The term is not specifically defined but the essence of the term deals with the ability to communicate through a variety of medias, including more traditional medias such as reading, writing, print, TV and radio, to more emerging technologies such as virtual medias, digital medias and social networking. Now, with so many expectations on a teacher’s plate, how are schools supposed to rise to this new challenge to prepare our country’s students?
At East Austin College Prep, a relatively new charter school in East Austin, students are on the road to becoming “transliterate” through an incredible program called Globaloria. All students in grades six, seventh, and eighth spend fifty minutes daily in the Globaloria classroom. The program starts with students researching a social issue that is of importance to them, followed by creating a wiki site, blogging with other students, and then designing and programming a game around this issue.
In its truest sense, it’s a “learn-by-doing” program that includes everything “transliterate.” It doesn’t stop there. Students are learning to solve problems while gaining content knowledge which will ultimately prepare East Austin Prep students for college level studies and jobs in our technological world.
All of this may sound great on the surface, but having spent some time in several Globaloria classes, I realized how impactful the program truly is. Imagine walking into a middle school classroom where students are 100% engaged in learning day in and day out. In order for students to choose a social issue in which to devote most of their year’s focus, teachers must expose them to current events and issues affecting them, not only in their community, but issues that have a worldwide scope.
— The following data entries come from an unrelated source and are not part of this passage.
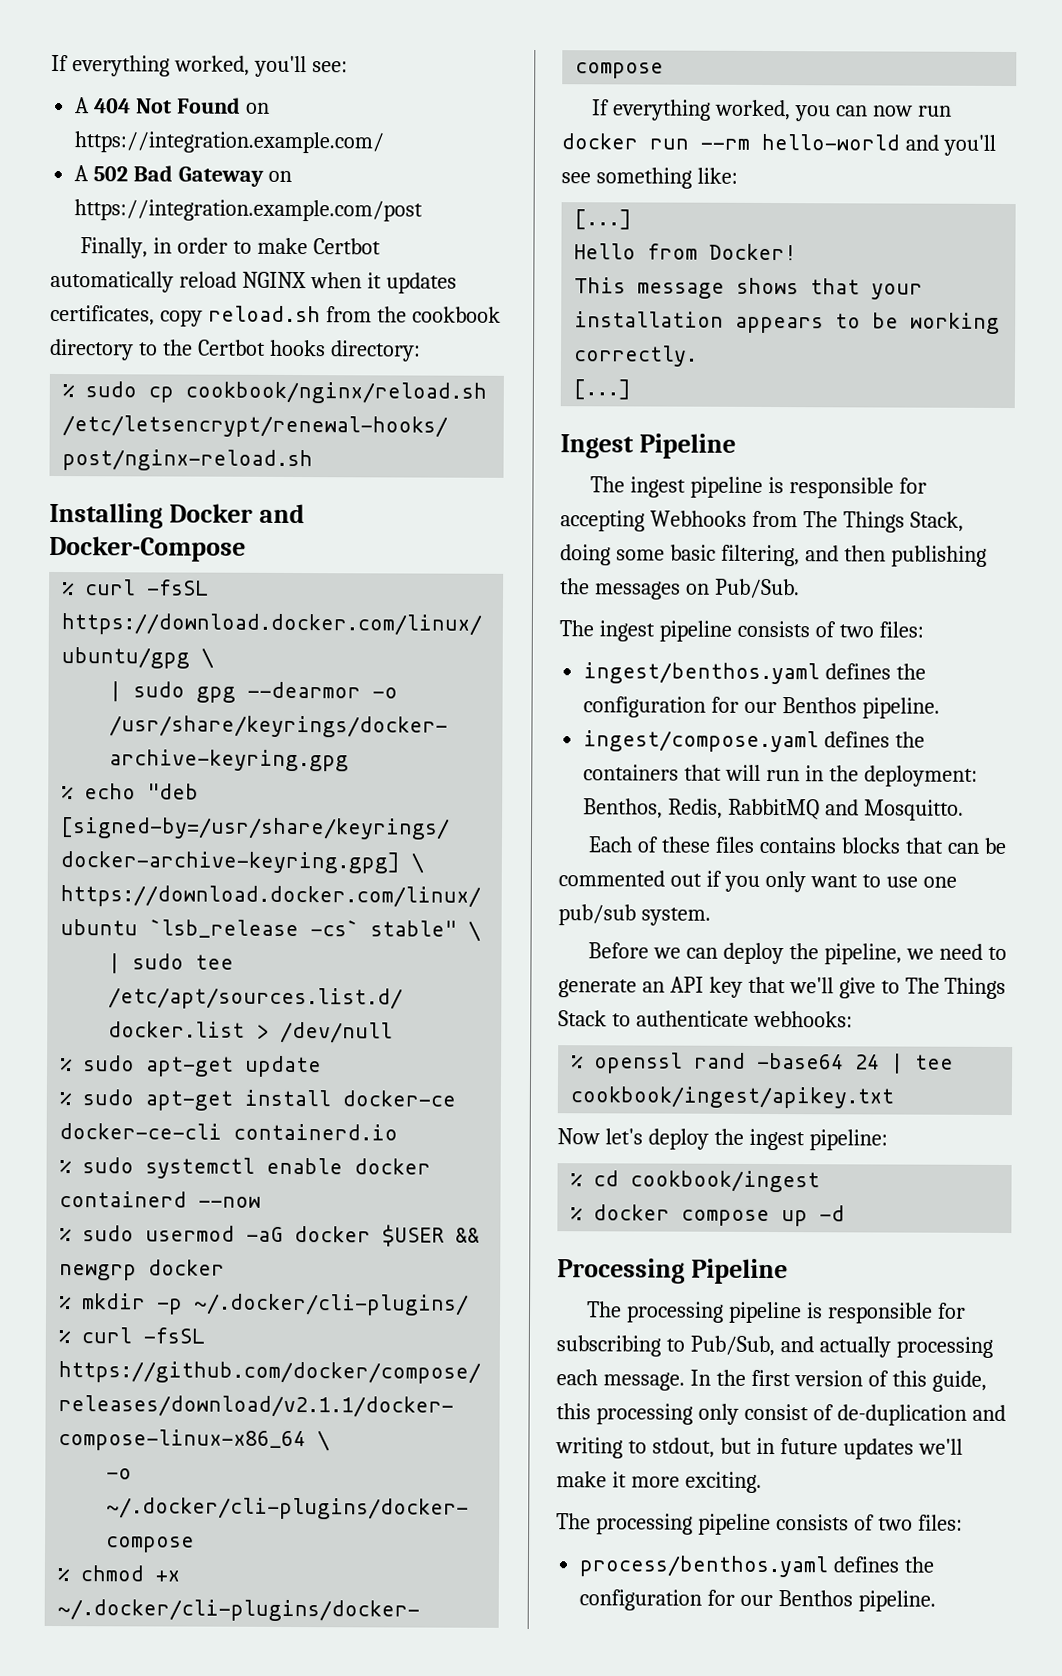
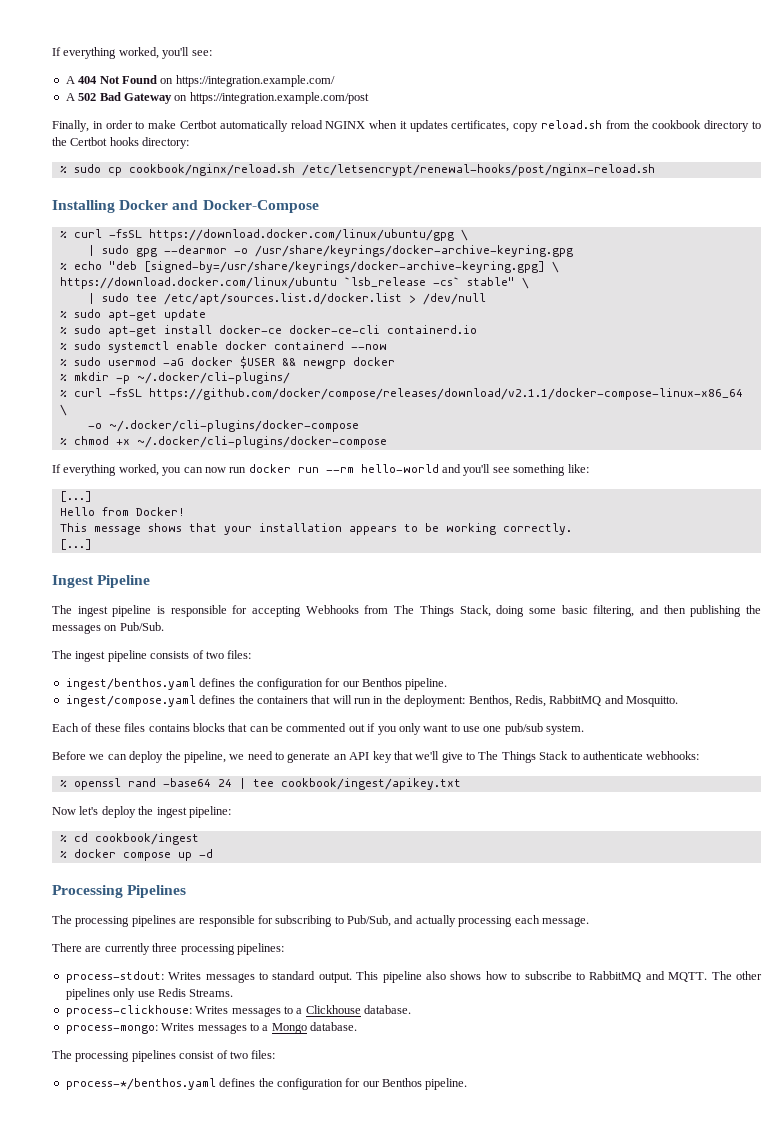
[690,1258,788,1285] [586,1301,823,1324] Pipeline // The processing pipeline is -> [127,885,187,898] [52,915,196,927] Pipelines // The processing pipelines are
[689,1369,987,1392] [556,1403,1006,1426] [555,1437,963,1460] [556,1471,762,1493] [556,1513,963,1536] [579,1555,829,1578] In the first version of this guide, this processing only consist of de-duplication and writing to stdout, but in future updates we'll make it more exciting. // The processing pipeline consists of two files: // process/benthos.yaml -> [52,943,284,955] [65,971,763,983] [65,988,234,1000] [65,1005,411,1017] [65,1022,357,1034] [52,1050,276,1062] [65,1078,216,1090] // There are currently three processing pipelines: // process-stdout: Writes messages to standard output. This pipeline also shows how to subscribe to RabbitMQ and MQTT. The other pipelines only use Redis Streams. // process-clickhouse: Writes messages to a Clickhouse database. // process-mongo: Writes messages to a Mongo database. // The processing pipelines consist of two files: // process-*/benthos.yaml

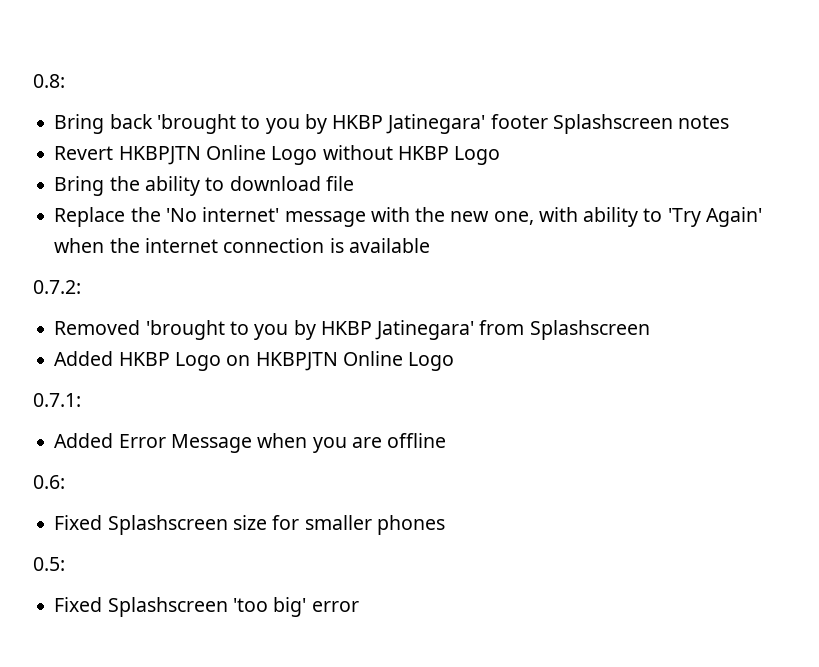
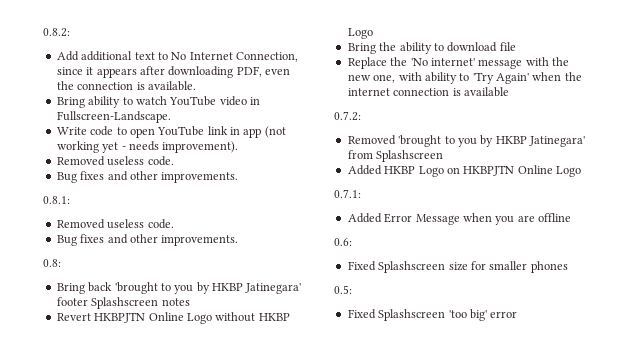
(33, 81) none -> [43,28,70,37] [56,51,298,62] [56,66,290,78] [56,81,196,91] [56,96,260,108] [56,111,171,123] [56,126,286,138] [56,141,239,153] [56,156,174,166] [56,171,239,183] [43,196,70,204] [56,219,174,229] [56,234,239,246] 0.8.2: // Add additional text to No Internet Connection, since it appears after downloading PDF, even the connection is available. // Bring ability to watch YouTube video in Fullscreen-Landscape. // Write code to open YouTube link in app (not working yet - needs improvement). // Removed useless code. // Bug fixes and other improvements. // 0.8.1: // Removed useless code. // Bug fixes and other improvements. //

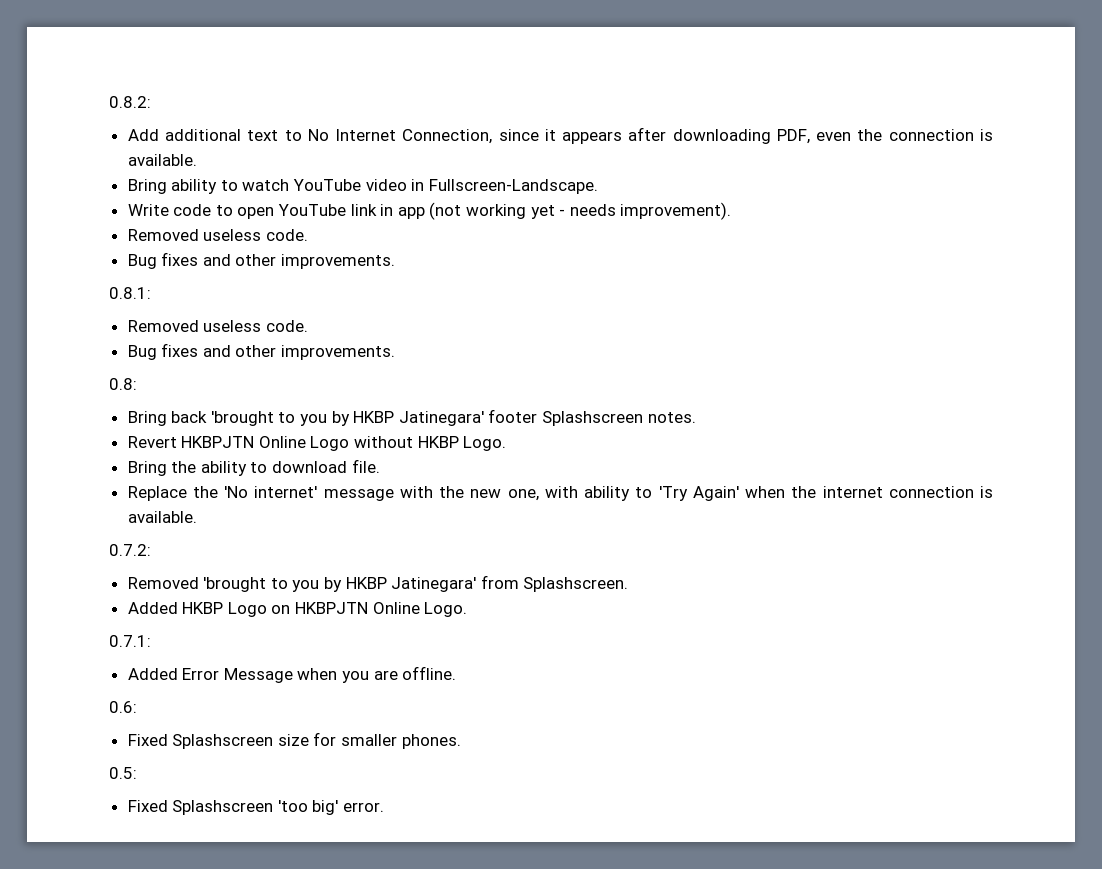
[161,298,190,306] notes -> [647,412,696,423] notes.
[347,28,373,39] Logo -> [463,436,507,451] Logo.
[499,42,516,51] file -> [351,459,380,473] file.
[463,87,509,97] available -> [127,511,197,523] available.
[376,150,444,162] Splashscreen -> [523,577,629,592] Splashscreen.
[556,166,581,177] Logo -> [424,602,468,617] Logo.
[538,213,571,222] offline -> [402,666,457,680] offline.
[530,261,568,273] phones -> [401,734,461,749] phones.
[490,311,518,318] error -> [343,802,385,812] error.

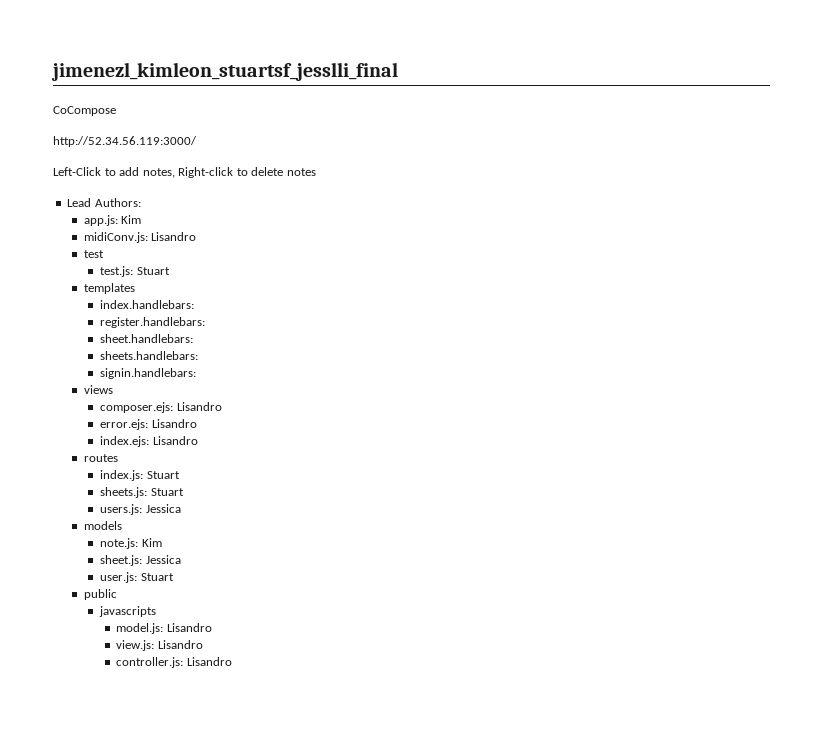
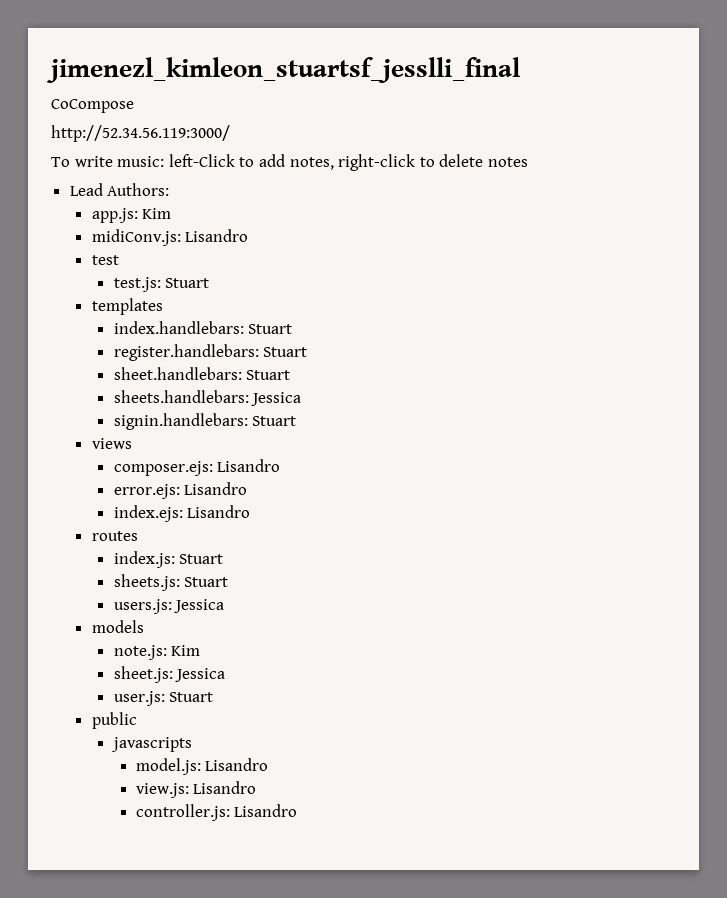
[53,167,101,176] Left-Click -> [51,154,235,167] To write music: left-Click
[178,167,234,178] Right-click -> [338,154,416,171] right-click
(195, 304) none -> [248,324,293,334] Stuart
(206, 322) none -> [263,347,308,357] Stuart
(194, 338) none -> [246,370,291,380] Stuart
(199, 355) none -> [251,392,302,406] Jessica
(197, 373) none -> [252,416,297,426] Stuart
As students blog and create their wiki sites, teachers are able to help them with grammar and writing skills. Step by step, teachers begin the process of teaching game design. Students play different types of games to get the feel of what makes a game fun, challenging, and inviting to the player. They learn how to design vector spaces and draw in FLASH (words relatively unknown to this digital illiterate). The program has many layers and the lessons never end.
I thought that after their first year in the program, students would disengage and become bored with the structure, but after visiting with several in their third year of the program, that was not the case. Each year, student’s take their “games” to a whole, new level and some even enter national game design competitions.
East Austin College Prep Academy is trying to do all it can to prepare their students for a changing economy. So, as East Austin Prep students might say to others in the community, “Game On!”